=== Section Start ===
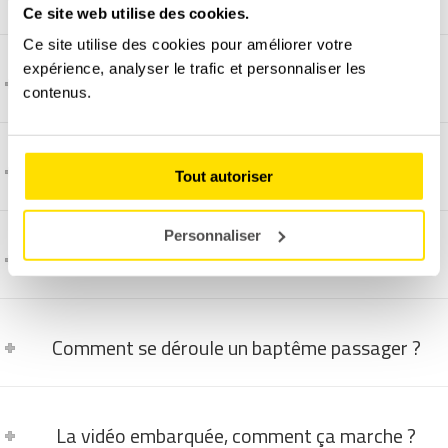
Ce site web utilise des cookies.
Ce site utilise des cookies pour améliorer votre
expérience, analyser le trafic et personnaliser les
C'est quoi une Audi R8 ?
contenus.
C'est quoi une Ferrari 448 GTB ?
Tout autoriser
Personnaliser
C'est quoi une Lamborghini Huracán LP610-4 ?
Comment se déroule un baptême passager ?
La vidéo embarquée, comment ça marche ?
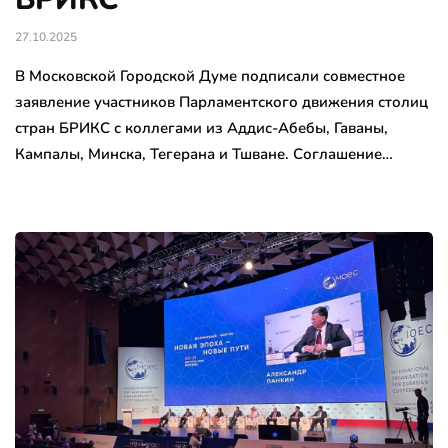
27.10.2025
В Московской Городской Думе подписали совместное
заявление участников Парламентского движения столиц
стран БРИКС с коллегами из Аддис-Абебы, Гаваны,
Кампалы, Минска, Тегерана и Тшване. Соглашение…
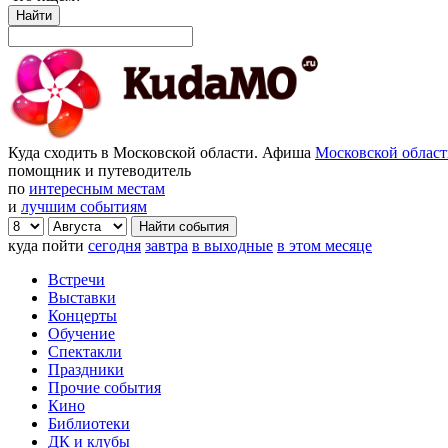
Найти
Куда сходить в Московской области. Афиша
Московской облас
помощник и путеводитель
по
интересным местам
и
лучшим событиям
куда пойти
сегодня
завтра
в выходные
в этом месяце
Встречи
Выставки
Концерты
Обучение
Спектакли
Праздники
Прочие события
Кино
Библиотеки
ДК и клубы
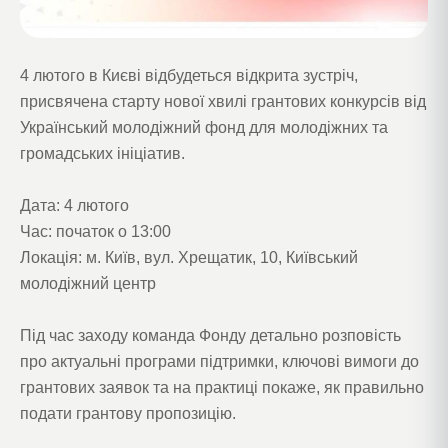
4 лютого в Києві відбудеться відкрита зустріч,
присвячена старту нової хвилі грантових конкурсів від
Український молодіжний фонд для молодіжних та
громадських ініціатив.
Дата: 4 лютого
Час: початок о 13:00
Локація: м. Київ, вул. Хрещатик, 10, Київський
молодіжний центр
Під час заходу команда Фонду детально розповість
про актуальні програми підтримки, ключові вимоги до
грантових заявок та на практиці покаже, як правильно
подати грантову пропозицію.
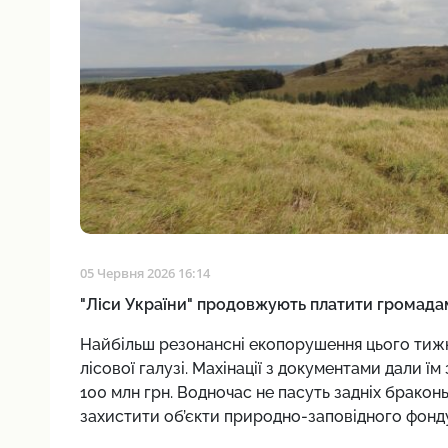
05 Червня 2026 16:14
"Ліси України" продовжують платити громада
Найбільш резонансні екопорушення цього тижня
лісової галузі. Махінації з документами дали ї
100 млн грн. Водночас не пасуть задніх браконь
захистити об’єкти природно-заповідного фонду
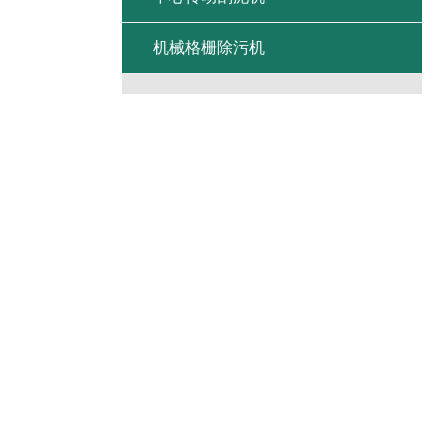
机械格栅除污机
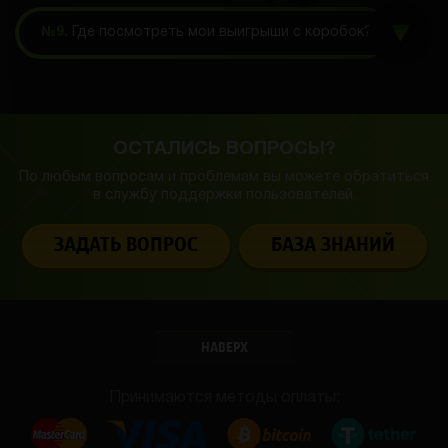
№9.
Где посмотреть мои выигрыши с коробок?
ОСТАЛИСЬ ВОПРОСЫ?
По любым вопросам и проблемам вы можете обратиться
в службу
поддержки пользователей.
ЗАДАТЬ ВОПРОС
БАЗА ЗНАНИЙ
НАВЕРХ
Принимаются методы оплаты:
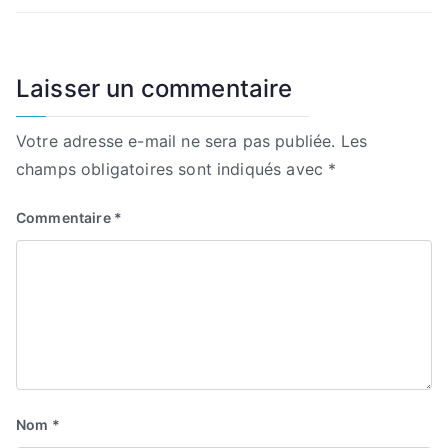
de
l’article
Laisser un commentaire
Votre adresse e-mail ne sera pas publiée.
Les
champs obligatoires sont indiqués avec
*
Commentaire
*
Nom
*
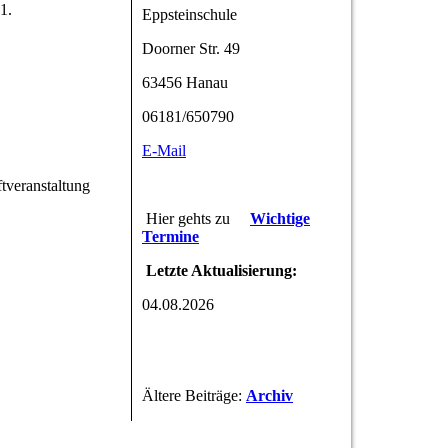
1.
Eppsteinschule
Doorner Str. 49
63456 Hanau
06181/650790
E-Mail
tveranstaltung
Hier gehts zu
Wichtige
Termine
Letzte Aktualisierung:
04.08.2026
Ältere Beiträge:
Archiv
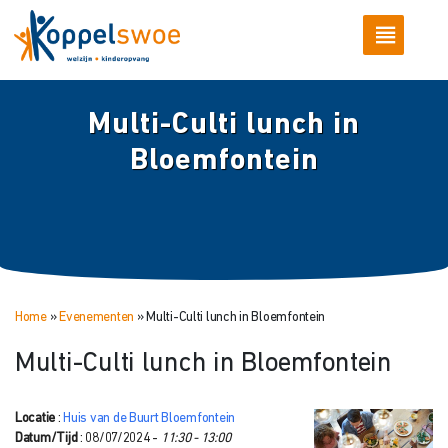
Multi-Culti lunch in
Bloemfontein
Home
»
Evenementen
»
Multi-Culti lunch in Bloemfontein
Multi-Culti lunch in Bloemfontein
Locatie
:
Huis van de Buurt Bloemfontein
Datum/Tijd
: 08/07/2024 -
11:30 - 13:00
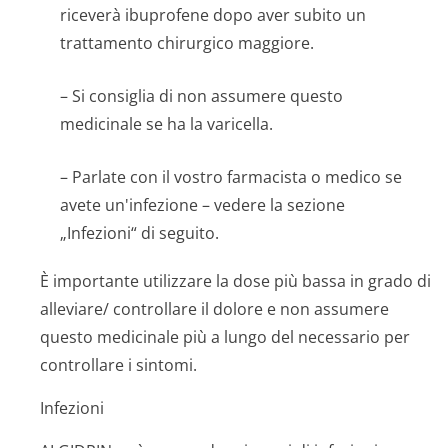
riceverà ibuprofene dopo aver subito un
trattamento chirurgico maggiore.
– Si consiglia di non assumere questo
medicinale se ha la varicella.
– Parlate con il vostro farmacista o medico se
avete un'infezione – vedere la sezione
„Infezioni“ di seguito.
È importante utilizzare la dose più bassa in grado di
alleviare/ controllare il dolore e non assumere
questo medicinale più a lungo del necessario per
controllare i sintomi.
Infezioni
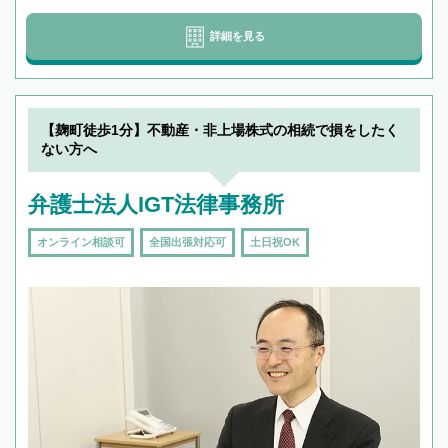
詳細を見る
【麹町徒歩1分】不動産・非上場株式の相続で損をしたく
ない方へ
弁護士法人IGT法律事務所
オンライン相談可
全国出張対応可
土日祝OK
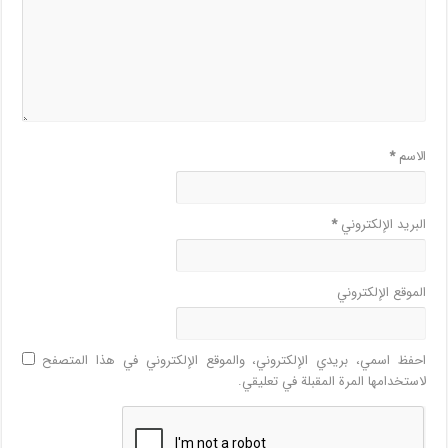
الاسم
*
البريد الإلكتروني
*
الموقع الإلكتروني
احفظ اسمي، بريدي الإلكتروني، والموقع الإلكتروني في هذا المتصفح
لاستخدامها المرة المقبلة في تعليقي.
=== Section End ===
* _What the exercise asks_:
The expected output is the material above, repeated exactly and free of pictures.

* _Solved problem_:
Ce site web utilise des cookies.
Ce site utilise des cookies pour améliorer votre
expérience, analyser le trafic et personnaliser les
C'est quoi une Audi R8 ?
contenus.
C'est quoi une Ferrari 448 GTB ?
Tout autoriser
Personnaliser
C'est quoi une Lamborghini Huracán LP610-4 ?
Comment se déroule un baptême passager ?
La vidéo embarquée, comment ça marche ?
27.10.2025
В Московской Городской Думе подписали совместное
заявление участников Парламентского движения столиц
стран БРИКС с коллегами из Аддис-Абебы, Гаваны,
Кампалы, Минска, Тегерана и Тшване. Соглашение…
Найти
Куда сходить в Московской области. Афиша
Московской облас
помощник и путеводитель
по
интересным местам
и
лучшим событиям
куда пойти
сегодня
завтра
в выходные
в этом месяце
Встречи
Выставки
Концерты
Обучение
Спектакли
Праздники
Прочие события
Кино
Библиотеки
ДК и клубы
4 лютого в Києві відбудеться відкрита зустріч,
присвячена старту нової хвилі грантових конкурсів від
Український молодіжний фонд для молодіжних та
громадських ініціатив.
Дата: 4 лютого
Час: початок о 13:00
Локація: м. Київ, вул. Хрещатик, 10, Київський
молодіжний центр
Під час заходу команда Фонду детально розповість
про актуальні програми підтримки, ключові вимоги до
грантових заявок та на практиці покаже, як правильно
подати грантову пропозицію.
05 Червня 2026 16:14
"Ліси України" продовжують платити громада
Найбільш резонансні екопорушення цього тижня
лісової галузі. Махінації з документами дали ї
100 млн грн. Водночас не пасуть задніх браконь
захистити об’єкти природно-заповідного фонду
机械格栅除污机
№9.
Где посмотреть мои выигрыши с коробок?
ОСТАЛИСЬ ВОПРОСЫ?
По любым вопросам и проблемам вы можете обратиться
в службу
поддержки пользователей.
ЗАДАТЬ ВОПРОС
БАЗА ЗНАНИЙ
НАВЕРХ
Принимаются методы оплаты:
de
l’article
Laisser un commentaire
Votre adresse e-mail ne sera pas publiée.
Les
champs obligatoires sont indiqués avec
*
Commentaire
*
Nom
*
1.
Eppsteinschule
Doorner Str. 49
63456 Hanau
06181/650790
E-Mail
tveranstaltung
Hier gehts zu
Wichtige
Termine
Letzte Aktualisierung:
04.08.2026
Ältere Beiträge:
Archiv
Multi-Culti lunch in
Bloemfontein
Home
»
Evenementen
»
Multi-Culti lunch in Bloemfontein
Multi-Culti lunch in Bloemfontein
Locatie
:
Huis van de Buurt Bloemfontein
Datum/Tijd
: 08/07/2024 -
11:30 - 13:00
riceverà ibuprofene dopo aver subito un
trattamento chirurgico maggiore.
– Si consiglia di non assumere questo
medicinale se ha la varicella.
– Parlate con il vostro farmacista o medico se
avete un'infezione – vedere la sezione
„Infezioni“ di seguito.
È importante utilizzare la dose più bassa in grado di
alleviare/ controllare il dolore e non assumere
questo medicinale più a lungo del necessario per
controllare i sintomi.
Infezioni
詳細を見る
【麹町徒歩1分】不動産・非上場株式の相続で損をしたく
ない方へ
弁護士法人IGT法律事務所
オンライン相談可
全国出張対応可
土日祝OK
الاسم
*
البريد الإلكتروني
*
الموقع الإلكتروني
احفظ اسمي، بريدي الإلكتروني، والموقع الإلكتروني في هذا المتصفح
لاستخدامها المرة المقبلة في تعليقي.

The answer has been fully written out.